(Collected data)
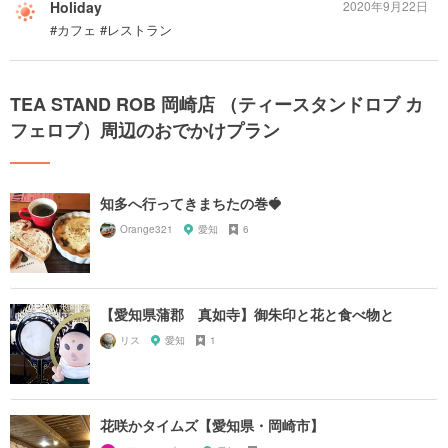
Holiday
2020年9月22日
#カフェ #レストラン
TEA STAND ROB 岡崎店 （ティースタンドロブ カ
フェロブ）周辺のおでかけプラン
知多へ行ってきまちたの巻🍓
Orange321
愛知
6
【愛知県蒲郡 真如寺】御朱印と花と食べ物と
リス
愛知
1
花咲かタイムズ【愛知県・岡崎市】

### WORK REQUIRED
Each record above needs to be copied exactly, with images left out.

### THE ANSWER
Holiday
2020年9月22日
#カフェ #レストラン
TEA STAND ROB 岡崎店 （ティースタンドロブ カ
フェロブ）周辺のおでかけプラン
知多へ行ってきまちたの巻🍓
Orange321
愛知
6
【愛知県蒲郡 真如寺】御朱印と花と食べ物と
リス
愛知
1
花咲かタイムズ【愛知県・岡崎市】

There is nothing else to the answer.